The memory_constraining_params block controls the architecture size — use it to fit the model to your available memory or to scale up for richer representations:

yaml
memory_constraining_params:
  hidden_dim: 2048
  num_layers: 4
  emde_quality: 1.0

When to adjust:

  • Memory constraints — reduce hidden_dim (default 2048). This is the primary lever for trading capacity for speed and memory.
  • Rich data, large datasets — increase hidden_dim for more model capacity. Only increase num_layers (default 4) if you still see clear underfitting after tuning hidden_dim.
  • Reducing input size — lower emde_quality (default 1.0) to produce smaller sketch inputs at the cost of some fidelity. Useful when the model input is very wide.

Query Parallelization

The query_optimization block controls how BaseModel queries data from your backend. Useful for large datasets where a single query would exhaust database or local memory:

yaml
query_optimization:
  cleora_num_query_chunks: 4
  data_loading_num_query_chunks: 1
  num_cpus: 4
  num_concurrent_features: 4

Start without query_optimization and add it only if you hit memory constraints during data loading.

When to adjust:

  • Database memory pressure — increase cleora_num_query_chunks (fit/embedding phase, default 1) and/or data_loading_num_query_chunks (train/validation/test/predict, default 1) to split queries into more partitions.
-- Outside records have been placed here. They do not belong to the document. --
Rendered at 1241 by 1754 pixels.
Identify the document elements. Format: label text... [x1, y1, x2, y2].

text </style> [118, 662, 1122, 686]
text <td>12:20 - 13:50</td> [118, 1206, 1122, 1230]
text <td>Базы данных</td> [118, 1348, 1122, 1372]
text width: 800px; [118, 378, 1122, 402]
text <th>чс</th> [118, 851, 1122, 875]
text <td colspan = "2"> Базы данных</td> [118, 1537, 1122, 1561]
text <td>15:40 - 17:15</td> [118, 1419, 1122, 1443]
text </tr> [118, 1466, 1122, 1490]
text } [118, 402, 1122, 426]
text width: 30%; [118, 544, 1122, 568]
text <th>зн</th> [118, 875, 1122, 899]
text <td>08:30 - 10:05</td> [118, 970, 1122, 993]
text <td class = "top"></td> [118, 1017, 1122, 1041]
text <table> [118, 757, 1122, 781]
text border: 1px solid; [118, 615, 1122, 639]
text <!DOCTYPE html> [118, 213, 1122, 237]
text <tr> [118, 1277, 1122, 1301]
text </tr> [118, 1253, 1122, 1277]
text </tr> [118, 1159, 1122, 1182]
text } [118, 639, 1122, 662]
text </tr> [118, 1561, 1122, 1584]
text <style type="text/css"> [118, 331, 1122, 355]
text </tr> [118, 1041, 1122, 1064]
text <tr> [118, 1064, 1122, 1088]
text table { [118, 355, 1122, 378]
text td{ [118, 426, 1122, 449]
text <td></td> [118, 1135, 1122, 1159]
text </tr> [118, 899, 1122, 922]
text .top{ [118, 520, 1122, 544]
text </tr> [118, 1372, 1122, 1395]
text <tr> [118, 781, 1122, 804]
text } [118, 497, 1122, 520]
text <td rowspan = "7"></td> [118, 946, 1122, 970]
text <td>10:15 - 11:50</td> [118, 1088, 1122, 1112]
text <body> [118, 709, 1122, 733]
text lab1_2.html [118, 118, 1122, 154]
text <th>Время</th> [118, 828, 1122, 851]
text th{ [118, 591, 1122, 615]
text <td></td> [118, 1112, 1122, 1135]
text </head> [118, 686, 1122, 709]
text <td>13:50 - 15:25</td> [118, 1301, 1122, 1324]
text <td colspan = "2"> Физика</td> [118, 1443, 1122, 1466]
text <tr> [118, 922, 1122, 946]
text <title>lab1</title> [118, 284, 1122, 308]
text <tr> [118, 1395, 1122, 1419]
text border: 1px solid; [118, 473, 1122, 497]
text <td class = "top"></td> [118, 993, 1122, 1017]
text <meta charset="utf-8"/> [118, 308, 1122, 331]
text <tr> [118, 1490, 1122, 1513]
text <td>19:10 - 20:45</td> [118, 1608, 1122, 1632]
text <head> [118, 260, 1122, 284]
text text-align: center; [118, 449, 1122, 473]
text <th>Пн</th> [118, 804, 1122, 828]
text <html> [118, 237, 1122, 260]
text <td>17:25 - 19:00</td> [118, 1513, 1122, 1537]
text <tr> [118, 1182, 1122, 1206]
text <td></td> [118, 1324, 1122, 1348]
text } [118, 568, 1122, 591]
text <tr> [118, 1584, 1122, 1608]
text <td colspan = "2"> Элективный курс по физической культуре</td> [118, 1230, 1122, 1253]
Higher values reduce peak memory at the cost of more sequential reads. Start with 4 and increase as needed. Mid-epoch resume is unsupported when data_loading_num_query_chunks is greater than 1.
  • Faster fit stage — increase num_concurrent_features (default 4) to process more columns in parallel, reducing total fit time. Should not exceed the number of available CPU cores. If image or cleora columns are present, account for num_cpus threads per such task: keep num_concurrent_features × num_cpus ≤ available cores to avoid oversubscription.
  • Limiting CPU utilization — lower num_cpus (default 4) to restrict how many CPUs are used per column calculator at the start of the pretrain phase.

Data Partitioning

For very large event tables, you can partition the data query itself by an entity column:

yaml
- type: event
  name: transactions
  partition_column: customer_id
  partition_values_transformation: hash_mod
  ...

Set partition_column to your entity ID column and use partition_values_transformation: hash_mod to distribute entities into roughly equal chunks. This avoids loading the entire table at once.

This is configured per data source (inside data_sources), not as a global setting.

Caching

Cache queried data locally to avoid re-reading from the database on subsequent epochs or downstream tasks:

yaml
data_params:
  cache_path: "/path/to/store/cache"

When set, BaseModel stores query results as Parquet files at the given path and reuses them for later epochs, scenario training, and inference. This is especially useful when the database connection is slow or unstable.

Cache configuration varies by data source type

cache_path in data_params applies to database-backed sources. For Parquet file sources, use the engine's own cache_path inside connection_params as described in Connect Sources.